La Lega aveva annunciato grandi presenze ad Hammanet ma poi ci ha rinunciato….
«La Lega sta svolgendo un’attività per il post-2020. Fa sapere di avere qualche simpatia per Craxi per raccattare un po’ di voti, scommettendo su qualche frangia di refrattari del Nord, portati a pensare, be’ questi della Lega sono stati gli unici che sono andati ad Hammamet. Ma poi non hanno il coraggio di andare sino in fondo».
Neppure Berlusconi si farà vedere ad Hammamet…
«Non si fa vedere perché lui non ha ancora spiegato come mai nel 92-94 Mediaset faceva il tifo per la magistratura e Rete4 trasmetteva Mani pulite minuto per minuto. Nella storia che portò alla liquidazione del sistema dei partiti, assieme al pool di giornalisti, ci fu un pool di magistrati, dell’impresa pubblica, di quella privata. Il pool dei poteri esplosi che pensava all’autotutela e a scaricare le proprie responsabilità su un altro segmento di potere».
Su Craxi il govrno avrebbe potuto dare un segno di “vita” anche solo formale?
«Ma come avrebbe potuto? Il governo è frutto del caso. Di una casualità. Una coalizione che fino a 24 ore prima di nascere, non era concepibile, può esprimersi anche con singoli esponenti su una vicenda storico-politica del passato della quale è estraneo?».

La Stampa

2 Commenti a Venti anni fa ad Hammamet morì Craxi – Intervista di Fabio Martini a una lucidissima testa di quel partito e di quel periodo: Rino Formica

  1. Paolo Sovrani 20 Gennaio 2020 at 16:22 #

    Sarebbe carino parlare anche di Ania PIeroni e dei 100 milioni di lire mensili che riceveva la sua tv. Erano soldi spesi per il partito anche quelli? O magari quelli che spese Maurizio Raggio durante la sua latitanza. Parliamone pure, eh.

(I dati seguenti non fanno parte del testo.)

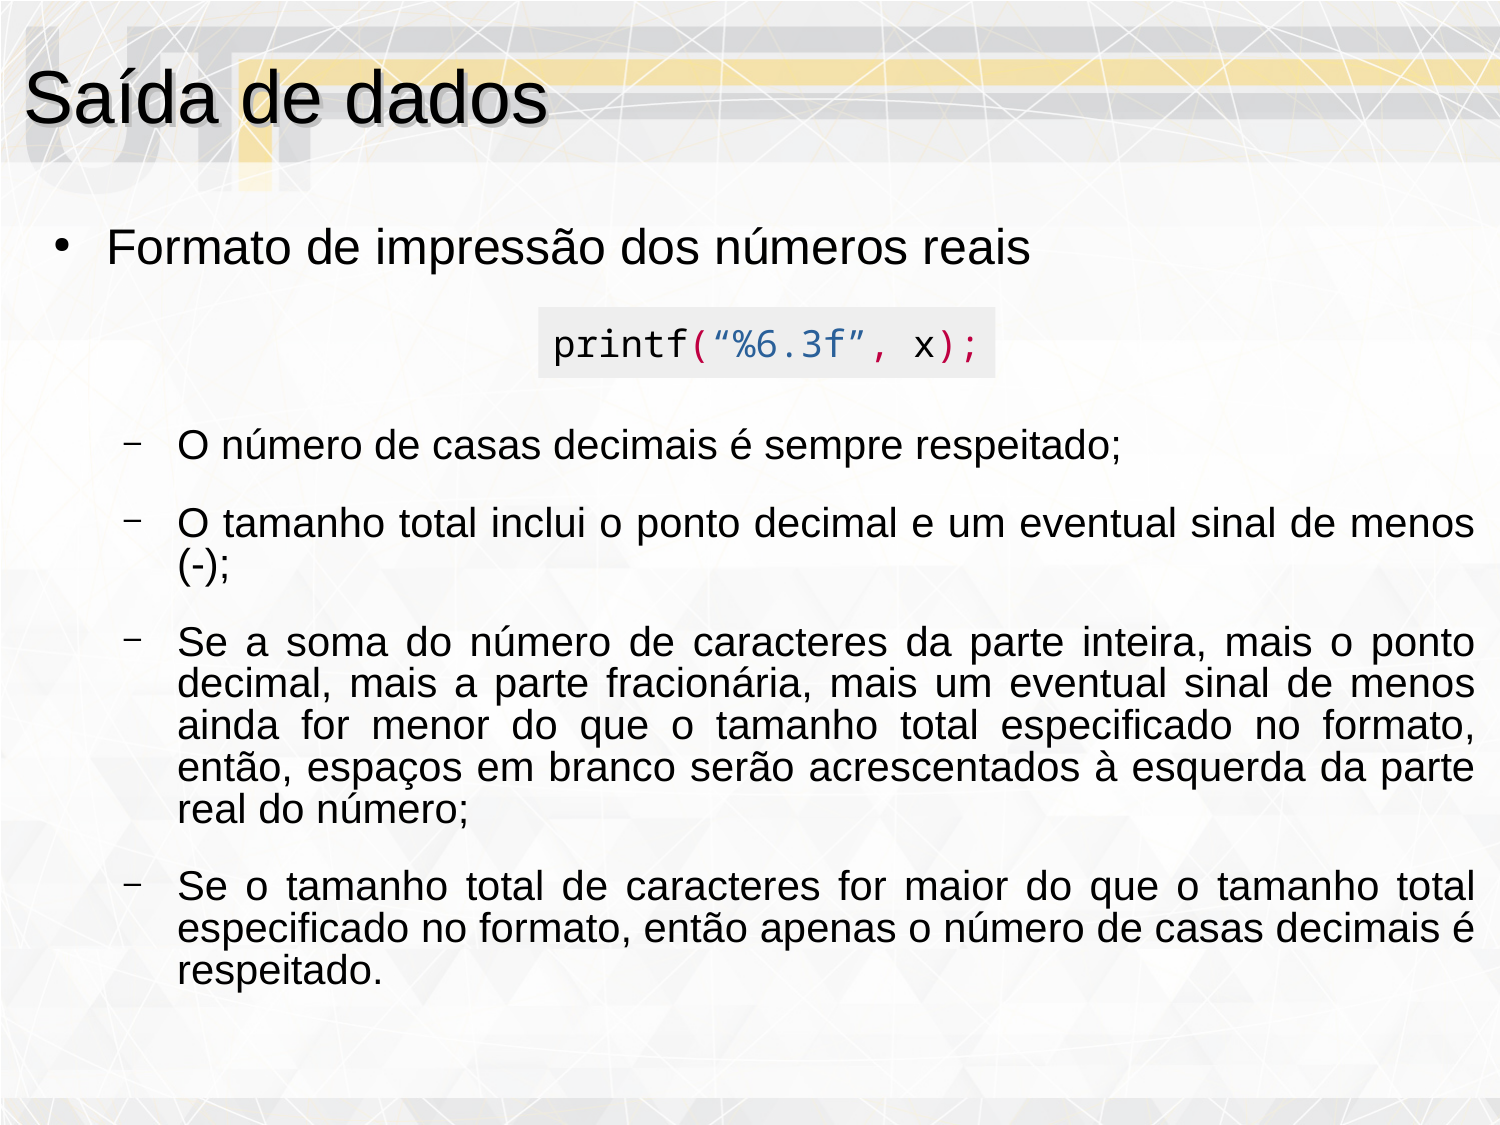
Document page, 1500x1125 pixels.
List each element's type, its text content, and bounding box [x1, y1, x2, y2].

title Saída de dados [23, 18, 1489, 178]
text_box printf(“%6.3f”, x); [538, 307, 962, 378]
list Formato de impressão dos números reais O número de casas decimais é sempre respeitado; O tamanho total inclui o ponto decimal e um eventual sinal de menos (-); Se a soma do número de caracteres da parte inteira, mais o ponto decimal, mais a parte fracionária, mais um eventual sinal de menos ainda for menor do que o tamanho total especificado no formato, então, espaços em branco serão acrescentados à esquerda da parte real do número; Se o tamanho total de caracteres for maior do que o tamanho total especificado no formato, então apenas o número de casas decimais é respeitado. [35, 224, 1477, 1087]
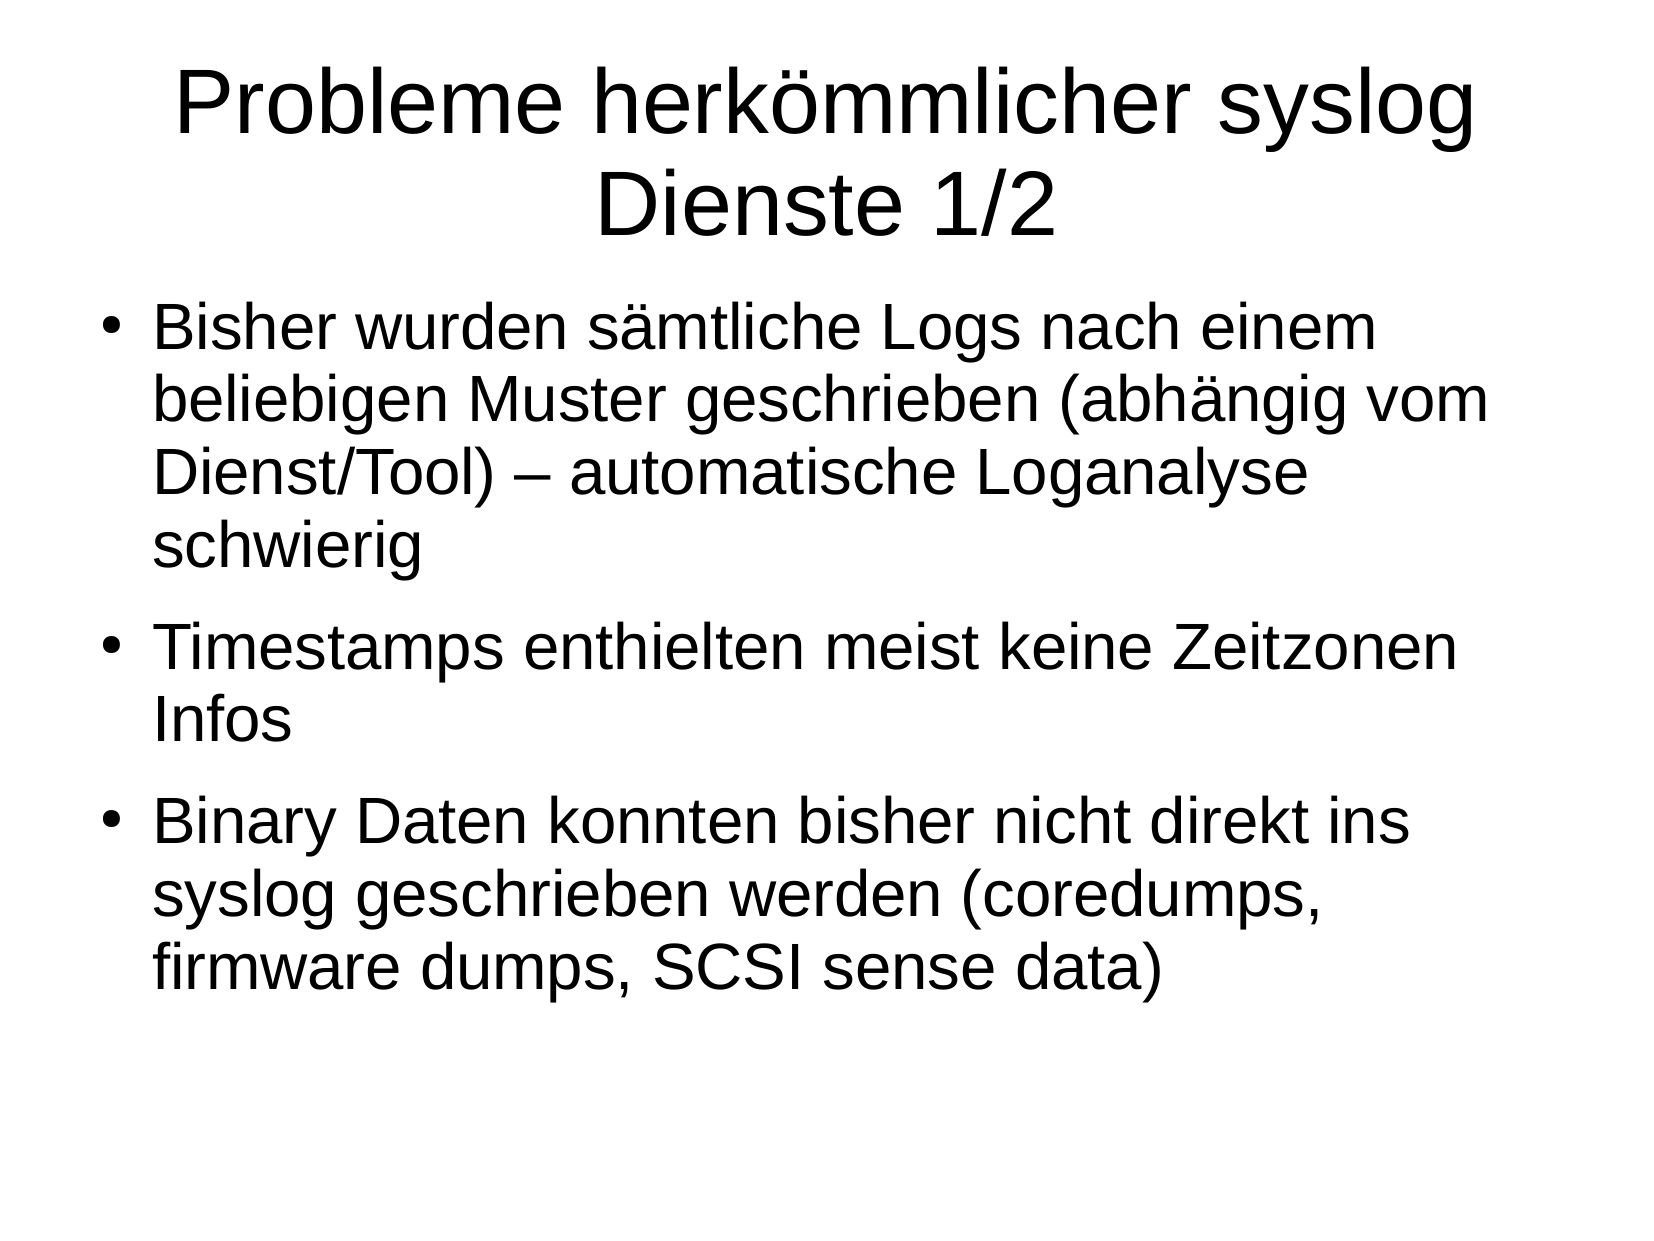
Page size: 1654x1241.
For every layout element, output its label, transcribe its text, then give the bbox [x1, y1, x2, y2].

list Bisher wurden sämtliche Logs nach einem beliebigen Muster geschrieben (abhängig vom Dienst/Tool) – automatische Loganalyse schwierig Timestamps enthielten meist keine Zeitzonen Infos Binary Daten konnten bisher nicht direkt ins syslog geschrieben werden (coredumps, firmware dumps, SCSI sense data) [82, 290, 1571, 1010]
title Probleme herkömmlicher syslog Dienste 1/2 [82, 49, 1571, 257]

  2. claudio.oriente 20 Gennaio 2020 at 23:18 #

    Craxi è stato un capro espiatorio da colpire, da parte dei poteri forti internazionali, allora emergenti, per sconfiggere il vecchio sistema economico-politico italiano per farne venire fuori un nuovo sistema più liberista, più arrogante e più corrotto, ovvero la classe politica di oggi!

    Distinti saluti.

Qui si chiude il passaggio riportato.